Dedicated to growing quality tomatoes under glass since 1977

Cold Pasta With Chargrilled Tomato Sauce


900g (2 lb) British Classic tomatoes, halved
2 red peppers, halved and de-seeded
10ml (2 teasp) olive oil/one cal oil spray
Bunch of fresh basil, chopped
175g (6oz) farfalle tonde
Pasta With Chargrilled Tomato Sauce
Serves 4

230 kcals, 3g fat, (0.5g saturates) per serving
  1. Pre heat grill. Put the halved tomatoes, cut side upwards, on a grill and grill until charred. Remove from grill and cool.

  2. Put peppers on a grill, skin side upwards, and brush with oil. Grill until charred, turn over peppers and grill the other side until charred and the peppers are soft.

  3. Cool peppers in a polythene bag.
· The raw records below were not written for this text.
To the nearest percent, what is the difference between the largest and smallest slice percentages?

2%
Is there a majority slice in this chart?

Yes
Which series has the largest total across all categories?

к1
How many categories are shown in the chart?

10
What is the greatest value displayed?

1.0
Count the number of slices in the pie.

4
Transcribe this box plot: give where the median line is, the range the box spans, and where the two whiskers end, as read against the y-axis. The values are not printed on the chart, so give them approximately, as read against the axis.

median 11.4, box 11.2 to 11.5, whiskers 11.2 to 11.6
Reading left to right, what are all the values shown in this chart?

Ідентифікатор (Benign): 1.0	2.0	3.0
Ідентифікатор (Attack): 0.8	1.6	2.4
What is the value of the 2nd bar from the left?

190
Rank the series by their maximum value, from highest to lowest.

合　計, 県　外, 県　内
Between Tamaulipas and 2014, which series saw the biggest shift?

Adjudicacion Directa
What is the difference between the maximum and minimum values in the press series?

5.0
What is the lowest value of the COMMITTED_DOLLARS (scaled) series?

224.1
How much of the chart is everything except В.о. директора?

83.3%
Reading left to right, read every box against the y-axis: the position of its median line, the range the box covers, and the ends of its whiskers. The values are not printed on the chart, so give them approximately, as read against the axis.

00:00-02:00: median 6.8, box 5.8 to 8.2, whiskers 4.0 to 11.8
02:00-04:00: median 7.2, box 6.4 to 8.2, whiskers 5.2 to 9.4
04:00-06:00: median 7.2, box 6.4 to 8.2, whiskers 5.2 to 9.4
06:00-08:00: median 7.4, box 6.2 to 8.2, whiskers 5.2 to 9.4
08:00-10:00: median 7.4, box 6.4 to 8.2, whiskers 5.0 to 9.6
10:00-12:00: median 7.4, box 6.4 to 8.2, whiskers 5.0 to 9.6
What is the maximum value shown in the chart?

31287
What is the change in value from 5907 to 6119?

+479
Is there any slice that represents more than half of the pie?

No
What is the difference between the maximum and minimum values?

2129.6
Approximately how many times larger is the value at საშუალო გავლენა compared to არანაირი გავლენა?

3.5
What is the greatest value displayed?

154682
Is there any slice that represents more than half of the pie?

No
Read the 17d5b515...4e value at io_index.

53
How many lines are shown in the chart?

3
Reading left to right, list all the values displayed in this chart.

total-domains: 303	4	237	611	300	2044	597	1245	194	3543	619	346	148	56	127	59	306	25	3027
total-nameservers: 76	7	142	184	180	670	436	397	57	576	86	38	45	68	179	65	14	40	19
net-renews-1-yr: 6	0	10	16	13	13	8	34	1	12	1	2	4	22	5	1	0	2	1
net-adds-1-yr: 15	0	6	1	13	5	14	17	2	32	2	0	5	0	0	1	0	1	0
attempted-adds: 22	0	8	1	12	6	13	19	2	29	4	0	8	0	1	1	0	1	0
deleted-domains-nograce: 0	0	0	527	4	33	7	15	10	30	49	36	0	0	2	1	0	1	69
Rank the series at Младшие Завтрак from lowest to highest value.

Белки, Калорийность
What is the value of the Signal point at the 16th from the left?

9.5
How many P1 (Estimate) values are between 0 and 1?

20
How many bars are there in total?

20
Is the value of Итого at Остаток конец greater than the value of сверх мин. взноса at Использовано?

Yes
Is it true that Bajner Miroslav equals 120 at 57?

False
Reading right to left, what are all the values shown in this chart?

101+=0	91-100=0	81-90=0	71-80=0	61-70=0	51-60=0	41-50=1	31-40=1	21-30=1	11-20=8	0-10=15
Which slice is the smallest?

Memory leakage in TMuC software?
Scrape the cooled tomatoes from their skins and put into a bowl.

  4. Skin the cooled peppers and cut into small pieces. Mix with the tomatoes. Stir in the chopped basil and season to taste.

  5. Cook pasta according to pack instructions making sure it is 'al dente'.

  6. Strain pasta and plunge into cold water to cool. When cool, drain thoroughly.

  7. Mix pasta with tomato sauce and serve with a rocket or baby spinach salad.